Consider the following C-function in which a[n] and b[m] are two sorted…
2006
Consider the following C-function in which a[n] and b[m] are two sorted integer arrays and c[n + m] be another integer array.
C
void xyz(int a[], int b [], int c[])
{
int i, j, k;
i = j = k = O;
while ((i<n) && (j<m))
if (a[i] < b[j]) c[k++] = a[i++];
else c[k++] = b[j++];
}
Which of the following condition(s) hold(s) after the termination of the while loop?
(i) j < m, k = n+j-1, and a[n-1] < b[j] if i = n
(ii) i < n, k = m+i-1, and b[m-1] <= a[i] if j = m
- A.
only (i)
- B.
only (ii)
- C.
either (i) or (ii) but not both
- D.
neither (i) nor (ii)
Attempted by 5 students.
Show answer & explanation
Correct answer: D
Final answer: neither (i) nor (ii). Both statements contain an off-by-one error in the expression for k.
Reasoning:
The while loop merges elements one at a time until one array is exhausted, so when the loop stops exactly one of these holds: i = n (first array exhausted) or j = m (second array exhausted). The other index is strictly less than its length.

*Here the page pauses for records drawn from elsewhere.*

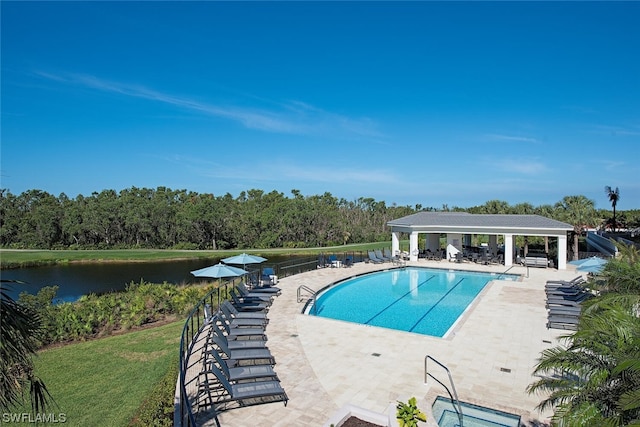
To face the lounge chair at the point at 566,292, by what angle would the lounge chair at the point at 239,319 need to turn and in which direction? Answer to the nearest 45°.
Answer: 0° — it already faces it

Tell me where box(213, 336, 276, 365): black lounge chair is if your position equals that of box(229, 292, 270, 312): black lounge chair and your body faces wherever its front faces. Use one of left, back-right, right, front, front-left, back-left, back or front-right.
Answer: right

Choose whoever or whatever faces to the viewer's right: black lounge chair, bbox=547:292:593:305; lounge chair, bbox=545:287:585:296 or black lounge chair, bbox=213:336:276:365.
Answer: black lounge chair, bbox=213:336:276:365

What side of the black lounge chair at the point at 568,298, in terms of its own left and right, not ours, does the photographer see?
left

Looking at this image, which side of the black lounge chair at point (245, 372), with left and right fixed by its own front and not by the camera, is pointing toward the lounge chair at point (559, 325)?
front

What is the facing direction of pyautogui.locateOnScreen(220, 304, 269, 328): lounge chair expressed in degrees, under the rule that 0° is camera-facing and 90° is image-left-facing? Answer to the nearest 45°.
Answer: approximately 270°

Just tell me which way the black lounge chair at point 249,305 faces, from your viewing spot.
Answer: facing to the right of the viewer

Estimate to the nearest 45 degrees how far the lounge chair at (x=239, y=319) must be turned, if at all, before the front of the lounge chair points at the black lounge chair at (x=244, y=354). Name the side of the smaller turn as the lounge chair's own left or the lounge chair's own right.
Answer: approximately 90° to the lounge chair's own right

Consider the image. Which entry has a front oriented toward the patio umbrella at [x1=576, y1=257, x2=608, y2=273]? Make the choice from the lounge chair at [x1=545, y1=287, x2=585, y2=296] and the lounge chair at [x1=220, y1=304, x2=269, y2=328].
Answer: the lounge chair at [x1=220, y1=304, x2=269, y2=328]

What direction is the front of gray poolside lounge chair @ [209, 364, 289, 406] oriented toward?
to the viewer's right

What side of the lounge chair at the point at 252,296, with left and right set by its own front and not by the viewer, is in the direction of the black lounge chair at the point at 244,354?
right

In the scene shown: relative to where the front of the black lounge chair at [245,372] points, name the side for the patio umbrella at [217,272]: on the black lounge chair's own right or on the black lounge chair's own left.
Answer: on the black lounge chair's own left

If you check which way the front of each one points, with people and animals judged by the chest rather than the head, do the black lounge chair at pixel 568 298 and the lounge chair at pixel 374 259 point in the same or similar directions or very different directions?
very different directions

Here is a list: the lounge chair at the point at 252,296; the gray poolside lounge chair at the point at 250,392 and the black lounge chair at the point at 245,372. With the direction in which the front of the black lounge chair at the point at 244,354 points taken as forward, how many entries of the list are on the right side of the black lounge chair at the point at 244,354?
2

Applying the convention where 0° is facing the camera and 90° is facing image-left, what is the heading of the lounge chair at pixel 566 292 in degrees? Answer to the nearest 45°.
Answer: approximately 90°

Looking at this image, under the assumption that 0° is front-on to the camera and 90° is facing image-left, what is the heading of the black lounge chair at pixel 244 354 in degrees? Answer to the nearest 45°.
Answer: approximately 270°
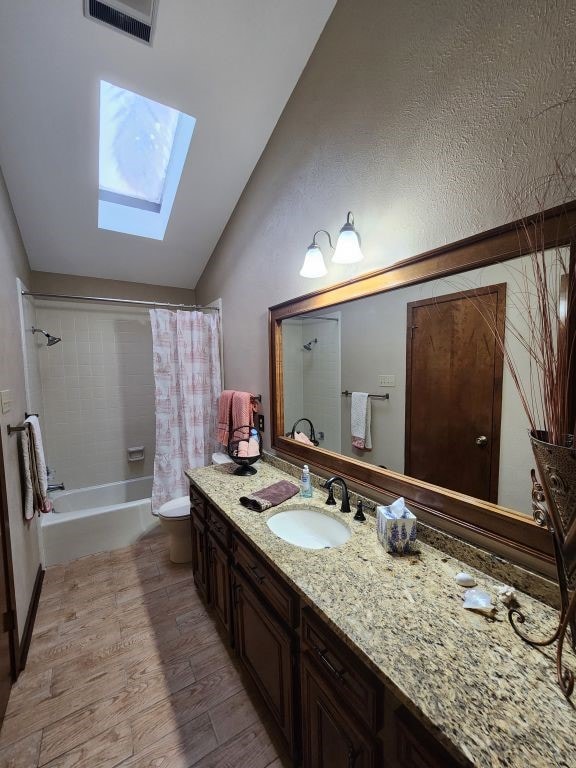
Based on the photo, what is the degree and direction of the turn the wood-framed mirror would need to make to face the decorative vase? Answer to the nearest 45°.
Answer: approximately 90° to its left

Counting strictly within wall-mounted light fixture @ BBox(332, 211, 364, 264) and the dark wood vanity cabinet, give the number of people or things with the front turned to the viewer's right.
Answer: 0

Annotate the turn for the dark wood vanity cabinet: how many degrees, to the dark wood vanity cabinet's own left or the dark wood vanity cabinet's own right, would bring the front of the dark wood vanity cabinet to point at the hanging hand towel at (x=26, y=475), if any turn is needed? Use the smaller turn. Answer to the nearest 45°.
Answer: approximately 45° to the dark wood vanity cabinet's own right

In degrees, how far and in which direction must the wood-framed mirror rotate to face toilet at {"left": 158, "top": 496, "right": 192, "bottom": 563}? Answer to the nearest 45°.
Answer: approximately 45° to its right

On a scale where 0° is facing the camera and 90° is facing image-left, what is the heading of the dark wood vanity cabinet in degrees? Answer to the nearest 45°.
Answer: approximately 45°

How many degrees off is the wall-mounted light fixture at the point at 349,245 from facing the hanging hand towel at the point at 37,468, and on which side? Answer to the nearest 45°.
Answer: approximately 45° to its right

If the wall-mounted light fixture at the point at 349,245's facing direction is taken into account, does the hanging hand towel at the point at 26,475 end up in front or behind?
in front

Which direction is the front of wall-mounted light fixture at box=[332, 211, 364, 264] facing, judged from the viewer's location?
facing the viewer and to the left of the viewer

If the first array is exhausted (i = n) then j < m. The total number of elements copied into c is k = i + j = n + j (k starts at 0 and increments once per copied element). The last step that made i reach n copied a[n-1], which required a[n-1] < b[j] at that time, so a[n-1] < b[j] holds.
If the second array is exhausted (j = m) then i < n. The total number of elements copied is k = i + j = i + m. The last step that made j reach m copied b[m-1], which required a[i] >= b[m-1], so b[m-1] <= a[i] holds.
The original statements gave k = n + j - 1 and k = m + i - 1, which are off by one. Because of those incorrect k expressions, neither statement (i) nor statement (ii) is fully correct.
Therefore the correct choice is the one that says neither (i) nor (ii).